In this talk I extend the grounding idea to a simulated virtual world: an environment which an agent can perceive, explore and interact with.

More specifically, a neural-network-based agent is trained -- using distributed deep reinforcement learning -- to associate words and phrases with things that it learns to see and do in the virtual world.The world is 3D, built in Unity, and contains recognisable objects, including some from the ShapeNet repository of assets.

One of the difficulties in training such networks is that they have a tendency to overfit to their training data, so first we’ll demonstrate how the interactive, first-person perspective of an agent provides it with a particular inductive bias that helps it to generalize to out-of-distribution settings. Another difficulty is that training the agents typically requires a huge number of training examples, so we’ll show how meta-learning can be used to teach the agents to bind words to objects in a one-shot setting. Moreover, the agent is able to combine its knowledge of words obtained one-shot with its stable knowledge of word meanings learned over many episodes, providing a form of grounded language learning which is both “fast and slow”.

Joint work with Felix Hill.

Bio :

Stephen Clark is a Research Scientist at DeepMind, and an Honorary Professor at Queen Mary University of London. Previously he spent 18 years working at UK universities, first as a postdoctoral researcher at the University of Edinburgh; then as a member of Faculty at the Oxford University Department of Computer Science, and a Fellow of Keble College, Oxford; and finally as a member of Faculty at the University of Cambridge Department of Computer Science and Technology.

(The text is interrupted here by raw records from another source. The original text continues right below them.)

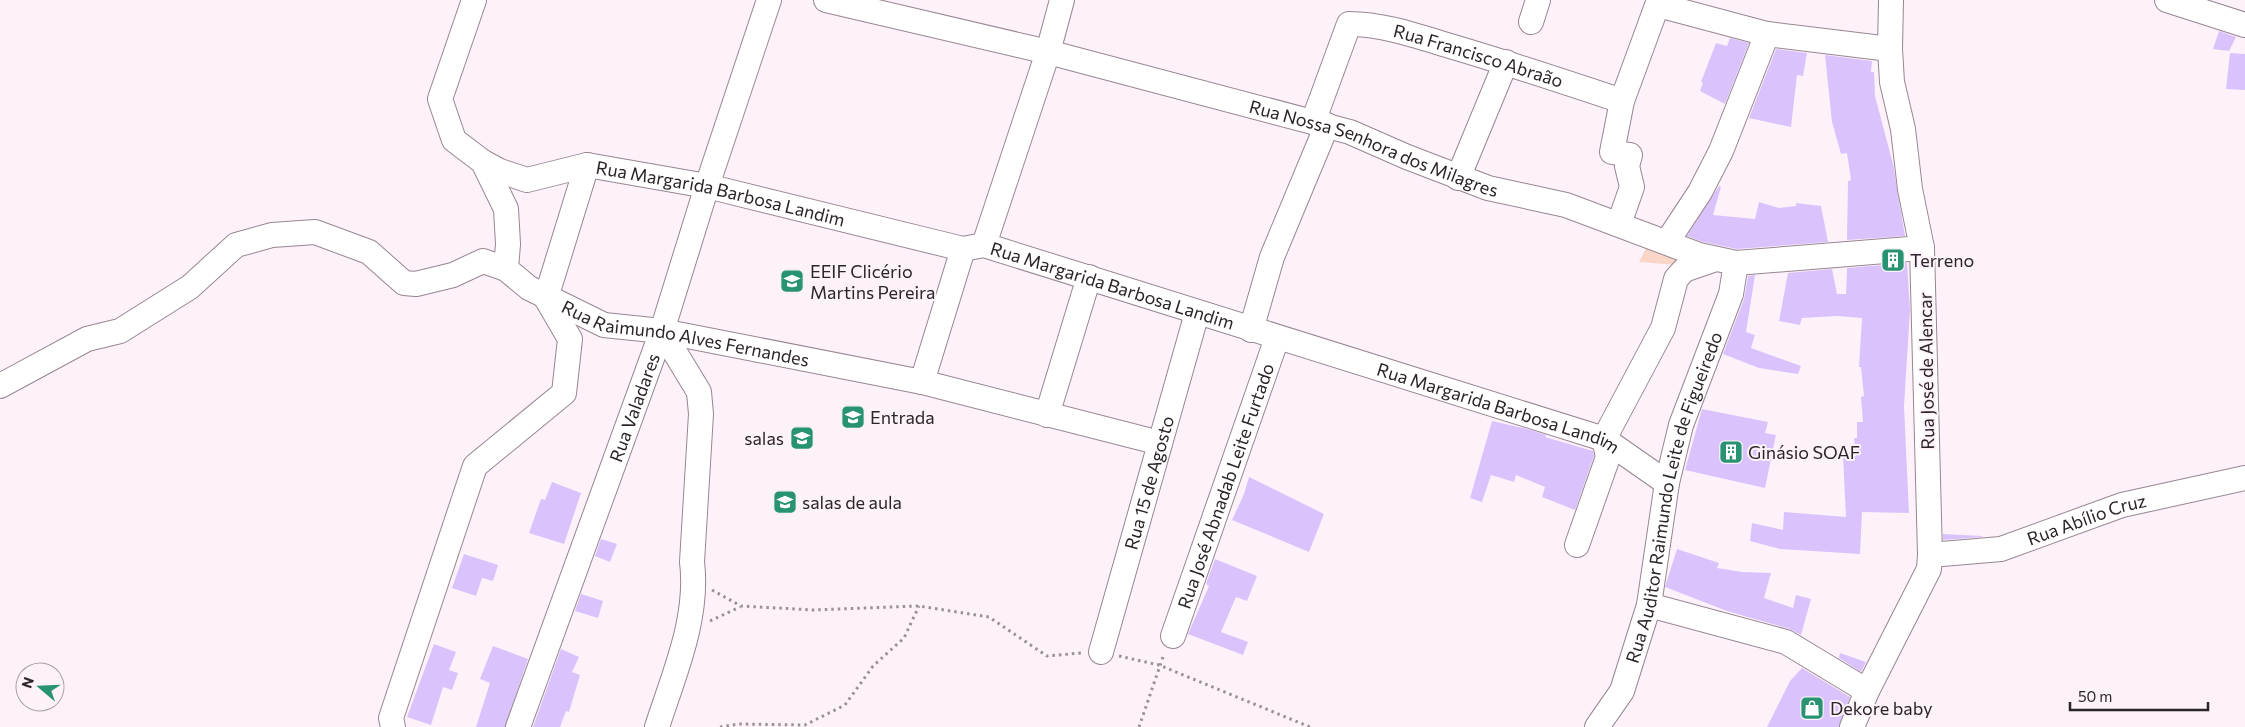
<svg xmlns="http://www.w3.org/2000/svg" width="2245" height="727" font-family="Commissioner,sans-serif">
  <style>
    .green { fill: #f9d6c8 }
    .building { fill: #dac3fc }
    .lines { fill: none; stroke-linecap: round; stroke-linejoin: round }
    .minor-casing { stroke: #978692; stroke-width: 26 }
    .path { stroke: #9a9197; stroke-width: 3; stroke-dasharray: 2.5 4; stroke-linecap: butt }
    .minor { stroke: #fff; stroke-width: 24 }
    .labels { text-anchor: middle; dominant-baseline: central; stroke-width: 4; stroke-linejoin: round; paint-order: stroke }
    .street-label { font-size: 18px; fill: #2b2429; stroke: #fdf2fa }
    .poi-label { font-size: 18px; fill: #2b2429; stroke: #fdf2fa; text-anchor: start }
  </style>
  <rect width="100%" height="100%" fill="#fdf2fa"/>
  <!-- green -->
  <path class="green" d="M1649,242L1689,266L1639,262Z"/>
  <!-- building -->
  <path class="building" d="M2219,31L2236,37L2229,51L2213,49Z
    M1730,38L1749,43L1725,104L1700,91L1703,83L1701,82L1716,43L1727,46Z
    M1776,49L1807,53L1803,76L1797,75L1791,127L1749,118Z
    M2230,53L2245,54V90L2226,89Z
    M1825,55L1872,61L1871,72H1874L1875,96L1893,164L1905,236L1847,240L1848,181L1851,180L1847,153L1841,154L1832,122Z
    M1719,186L1721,187L1713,215L1755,219L1759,202L1779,208L1796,206V203L1821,206L1828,242L1737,249L1703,242L1687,236Z
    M1907,263L1910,310L1904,406L1909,513L1862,512L1860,554L1780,549L1750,541L1752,523L1783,530L1784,512L1846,517L1843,456H1856L1854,438H1857V422H1863L1861,397L1864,396L1861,367H1859L1862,318L1837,316L1802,318L1800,325L1779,321L1788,273L1832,269L1837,294H1846L1847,268Z
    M1755,275L1746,332L1755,335L1751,348L1801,366L1798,374L1759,368L1723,354L1744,299L1748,276Z
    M1702,409L1768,422L1765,433L1776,435L1765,488L1685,470Z
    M1492,421L1531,430L1546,435L1545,437L1593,451L1594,456L1575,510L1542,497L1545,487L1516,475L1514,482L1491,475L1482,502L1470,498Z
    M1249,477L1324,514L1309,552L1232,520L1244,494Z
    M552,482L581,493L564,544L529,533L541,499L545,500Z
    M1943,534L1982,536V537L1943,540Z
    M601,539L617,544L610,562L595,556Z
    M1677,549L1719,563L1717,568L1742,572L1771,573L1764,598L1793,608L1796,595L1811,599L1801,635L1790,629L1727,611L1665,587Z
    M464,554L498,565L493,581L482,578L476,596L452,588Z
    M1215,559L1257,576L1247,601L1236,597L1221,632L1248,642L1243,655L1188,634L1209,586L1206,584Z
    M581,594L603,601L598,618L575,611Z
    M434,644L456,652L449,670L458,673L452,690L443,687L431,725L407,717Z
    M493,646L528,659L505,727H476L490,683L480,679Z
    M561,649L579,657L572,672L580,675L569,712L566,711L560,727H533Z
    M1840,653L1866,662L1861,672L1839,658Z
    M1802,668L1850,697L1839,727H1767L1790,681Z"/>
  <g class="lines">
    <!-- minor casing -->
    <g class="minor-casing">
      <g id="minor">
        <path d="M474,0L440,99L454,140L483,162L506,209L508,244L506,269"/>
        <path id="s1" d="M826,0L1048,52L1350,132L1407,157L1488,188L1566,205L1699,255L1736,263L1922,248"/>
        <path d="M2167,0L2245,25"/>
        <path d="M1658,5L1767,34L1890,49"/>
        <path d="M1531,22L1538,0"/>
        <path id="s2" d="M1313,122L1349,24C1383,24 1417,36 1450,46C1508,63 1565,82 1622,101"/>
        <path id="s3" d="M483,162L500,171L527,180L587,165L707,186L963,249L984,245L1604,439L1667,483"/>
        <path d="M1458,178L1506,62"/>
        <path d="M1619,224L1632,187L1627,166L1630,155L1612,152L1622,101L1659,0"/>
        <path d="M1667,242L1700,192L1721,151L1767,34"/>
        <path d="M984,245L1048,52L1062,0"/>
        <path d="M1251,330L1272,257L1327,125"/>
        <path d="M922,382L963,249"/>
        <path id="s4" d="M0,386L87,339L120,331L190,287L236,245L272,235L315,232L369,252L404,283L416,284L453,275L483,261L506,269L529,288L604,325L662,331L922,382L1160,443"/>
        <path d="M1047,415L1089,277"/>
        <path d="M1577,545L1608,457L1604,439L1663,328L1676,279L1684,270L1716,259"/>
        <path id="s5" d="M1930,555L2001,549L2122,505L2245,478"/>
        <path d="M1649,605L1786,642L1867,691"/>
        <path id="s6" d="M1173,636L1277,338"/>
        <path id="s7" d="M1101,652L1197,313"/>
        <path d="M393,727L391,718L475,466L564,393L570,339L546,298L587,165"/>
        <path id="s8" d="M518,727L662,331L707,186L769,0"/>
        <path d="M657,727C674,674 699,618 692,562L701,414L699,392L662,331"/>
        <path id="s9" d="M1597,727L1622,691L1649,605L1667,483L1681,425L1731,294L1736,263"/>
        <path d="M1852,727L1867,691L1929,569L1930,555L1922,248L1910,189L1903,129L1892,82L1890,49L1891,0"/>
      </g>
    </g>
    <!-- path -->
    <path class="path" d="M712,590L741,606L814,610L919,606L989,617L1047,656L1081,653
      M710,621L740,607
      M1119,656L1159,665L1310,727
      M720,727L739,724L805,725L845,705L873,666L904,638L919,606
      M1139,727L1164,654"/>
    <!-- minor -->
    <use href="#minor" class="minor"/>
  </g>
  <!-- icons -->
  <defs>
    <g id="building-square" transform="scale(1.25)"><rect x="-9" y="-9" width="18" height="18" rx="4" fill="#289372" stroke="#fdf2fa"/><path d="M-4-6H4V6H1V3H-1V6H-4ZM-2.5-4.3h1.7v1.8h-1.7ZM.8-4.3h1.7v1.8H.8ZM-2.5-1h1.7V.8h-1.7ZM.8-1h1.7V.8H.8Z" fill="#fff"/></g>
    <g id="school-square" transform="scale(1.25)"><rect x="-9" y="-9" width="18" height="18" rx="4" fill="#289372" stroke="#fdf2fa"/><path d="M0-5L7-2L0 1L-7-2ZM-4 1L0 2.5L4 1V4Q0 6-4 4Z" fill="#fff"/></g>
    <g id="shop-square" transform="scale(1.25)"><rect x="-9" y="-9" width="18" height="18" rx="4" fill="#289372" stroke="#fdf2fa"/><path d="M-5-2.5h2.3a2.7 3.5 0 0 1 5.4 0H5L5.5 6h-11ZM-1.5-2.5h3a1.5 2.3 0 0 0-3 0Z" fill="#fff"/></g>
  </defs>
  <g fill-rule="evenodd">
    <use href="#building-square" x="1893" y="260"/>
    <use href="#school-square" x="792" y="281"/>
    <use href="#school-square" x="853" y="417"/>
    <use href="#school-square" x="802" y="438"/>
    <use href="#building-square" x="1731" y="452"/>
    <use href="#school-square" x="785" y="502"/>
    <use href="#shop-square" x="1812" y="708"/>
  </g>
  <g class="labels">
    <!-- street labels -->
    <g class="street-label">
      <text stroke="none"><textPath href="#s2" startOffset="238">Rua Francisco Abraão</textPath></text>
      <text stroke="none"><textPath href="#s1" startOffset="568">Rua Nossa Senhora dos Milagres</textPath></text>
      <text stroke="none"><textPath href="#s3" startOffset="246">Rua Margarida Barbosa Landim</textPath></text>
      <text stroke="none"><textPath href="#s3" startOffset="651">Rua Margarida Barbosa Landim</textPath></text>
      <text stroke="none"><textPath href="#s4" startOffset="765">Rua Raimundo Alves Fernandes</textPath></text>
      <text transform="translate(1926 371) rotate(-91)">Rua José de Alencar</text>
      <text stroke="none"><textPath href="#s8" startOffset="340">Rua Valadares</textPath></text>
      <text stroke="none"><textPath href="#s3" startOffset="1056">Rua Margarida Barbosa Landim</textPath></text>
      <text stroke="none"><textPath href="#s7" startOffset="176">Rua 15 de Agosto</textPath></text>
      <text stroke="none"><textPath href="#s6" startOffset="159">Rua José Abnadab Leite Furtado</textPath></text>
      <text stroke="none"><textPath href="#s9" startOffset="245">Rua Auditor Raimundo Leite de Figueiredo</textPath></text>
      <text stroke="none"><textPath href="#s5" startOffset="162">Rua Abílio Cruz</textPath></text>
    </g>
    <!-- poi labels -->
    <g class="poi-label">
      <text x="1910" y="260">Terreno</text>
      <text x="810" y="271">EEIF Clicério<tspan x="810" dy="21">Martins Pereira</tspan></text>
      <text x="870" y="417">Entrada</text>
      <text x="784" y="438" text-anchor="end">salas</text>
      <text x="1748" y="452">Ginásio SOAF</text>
      <text x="802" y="502">salas de aula</text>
      <text x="1830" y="708">Dekore baby</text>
    </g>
  </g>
  <!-- north arrow -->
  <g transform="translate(40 687) rotate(289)"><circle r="24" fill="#fdf2fa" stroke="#a9a0a6"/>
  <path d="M0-4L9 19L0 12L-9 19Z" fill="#289372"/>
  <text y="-8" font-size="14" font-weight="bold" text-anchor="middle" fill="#2b2429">N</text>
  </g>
  <!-- scale -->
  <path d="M2070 702v8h138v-8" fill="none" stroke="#2b2429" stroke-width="2.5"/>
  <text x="2078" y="702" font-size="15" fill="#2b2429" stroke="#fdf2fa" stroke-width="4" paint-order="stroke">50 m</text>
</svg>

He holds a PhD in Computer Science and Artificial Intelligence from the University of Sussex, and an MA in Philosophy from Gonville and Caius College, Cambridge. He carries out research at the intersection of Computational Linguistics and Machine Learning, with much of his previous work focusing on the syntactic and semantic analysis of natural language text (including an ERC Starting Grant on compositional distributional models of meaning). His current research focus is the acquisition of language by artificial agents in the context of realistic virtual environments.